> ABOUT THIS EXERCISE: When a line in the listing below contains the word "with", return a copy of that line.
--- --- ---
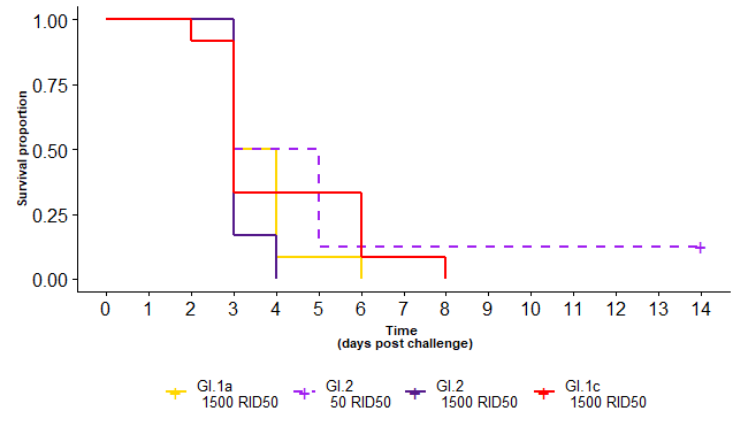
Figure 2. Survival curve of seronegative rabbits after challenge with GI.1c (red), GI.1a (yellow) or two different doses of GI.2 (purple-dashed, dark purple). For seronegative rabbits, there was no statistical difference in survival between the variant used nor the infectious dose.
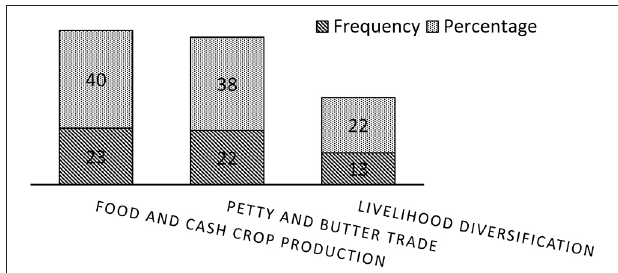
FIGURE 2 | Livelihood strategies of respondents (multiple response) n =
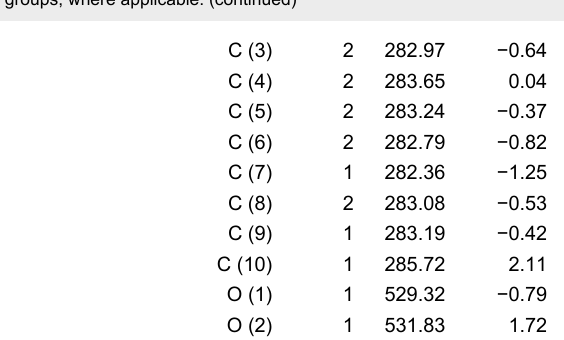
Table 3: Calculation results for the saturated single vacancy struc- tures. The columns show: system identifier; formation energy of the defect; target atom of the calculation (see Figure 3); number of target atoms; calculated 1s binding energy; C 1s BE shift with respect to the calculated C 1s energy of pristine graphene or the O 1s BE shift with respect to the calculated O 1s energy of epoxide/hydroxide functional groups, where applicable. (continued)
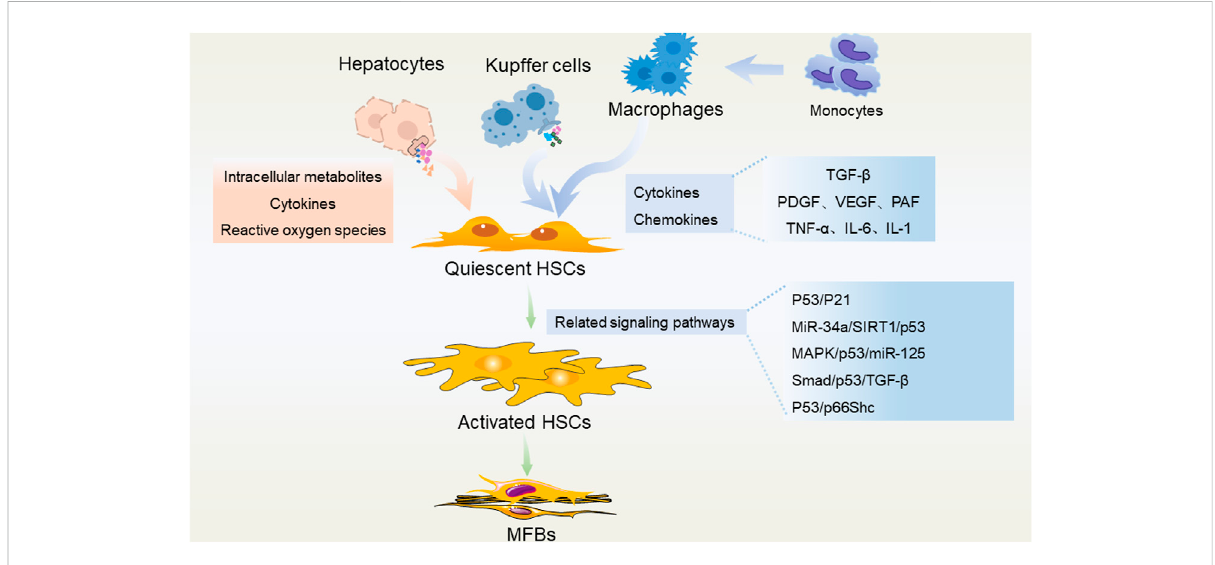
P53 in regulating different liver cells during the development of liver fi brosis. Hepatocytes, liver macrophages (Kupffer cells and recruited monocyte-derived macrophages) secrete a variety of intracellular metabolites, cytokines, chemokines, reactive oxygen species, etc., and activate HSCs through a variety of p53-related pathways. These pathological stimulations could promote the trans-differentiation of HSCs into MFBs, and subsequently lead to liver fi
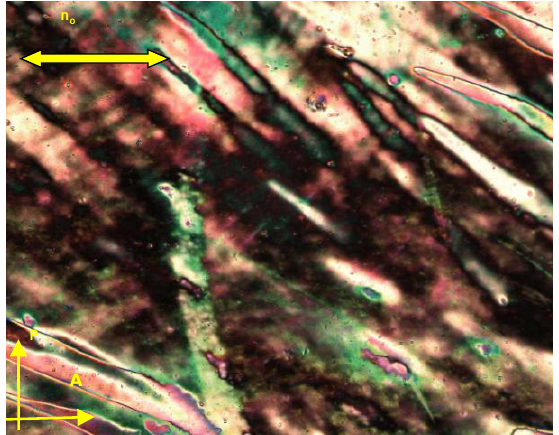
Figure 8. Textures of the nematic phase of 2 between untreated glasses observed between crossed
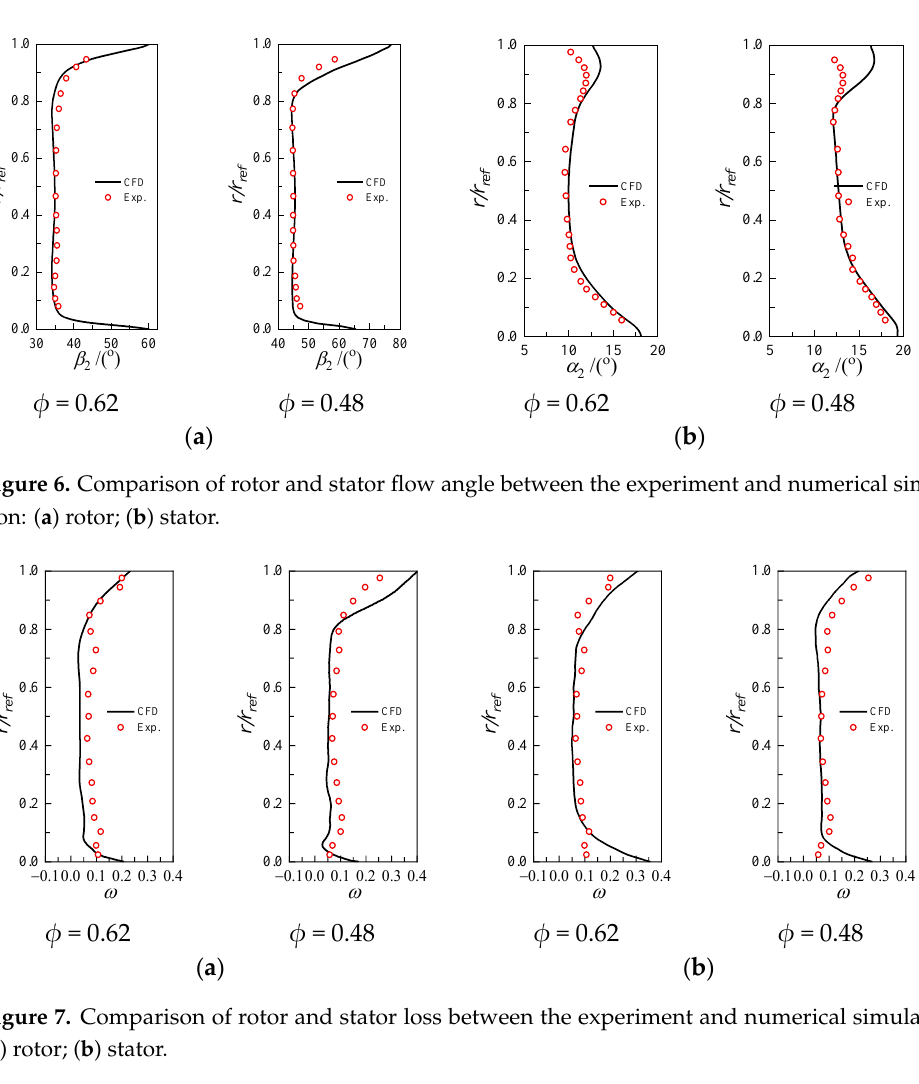
Figure 6. Comparison of rotor and stator flow angle between the experiment and numerical simu- lation: ( a ) rotor; ( b ) stator.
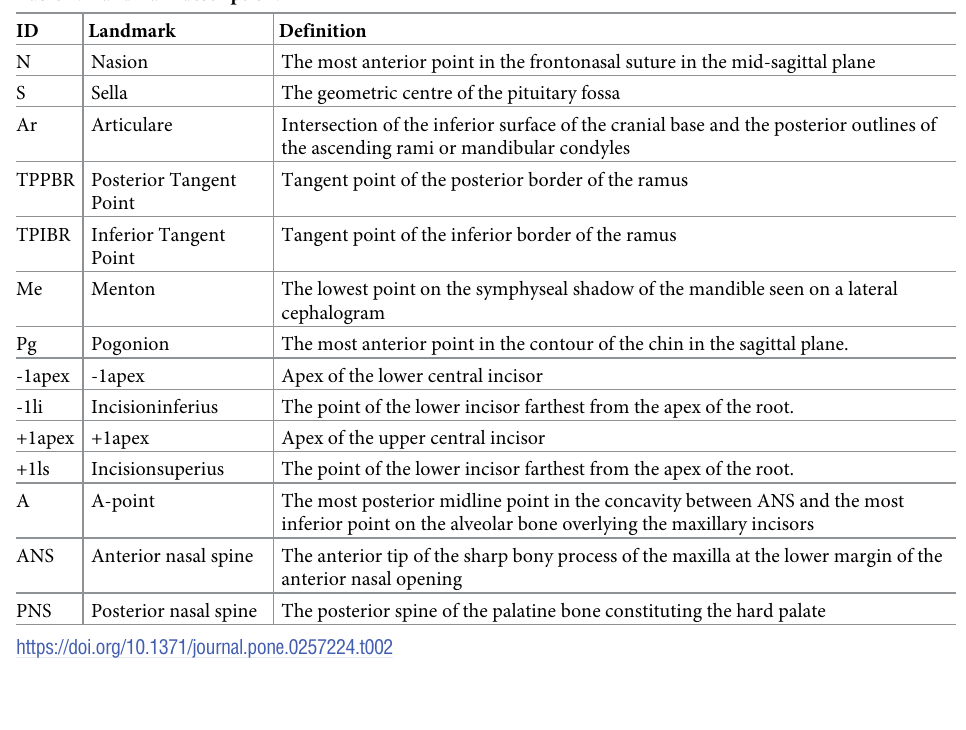
Table 2. Landmark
--- --- ---
> REPLY TO THE EXERCISE:
Figure 2. Survival curve of seronegative rabbits after challenge with GI.1c (red), GI.1a (yellow) or two different doses of GI.2 (purple-dashed, dark purple). For seronegative rabbits, there was no statistical difference in survival between the variant used nor the infectious dose.
Table 3: Calculation results for the saturated single vacancy struc- tures. The columns show: system identifier; formation energy of the defect; target atom of the calculation (see Figure 3); number of target atoms; calculated 1s binding energy; C 1s BE shift with respect to the calculated C 1s energy of pristine graphene or the O 1s BE shift with respect to the calculated O 1s energy of epoxide/hydroxide functional groups, where applicable. (continued)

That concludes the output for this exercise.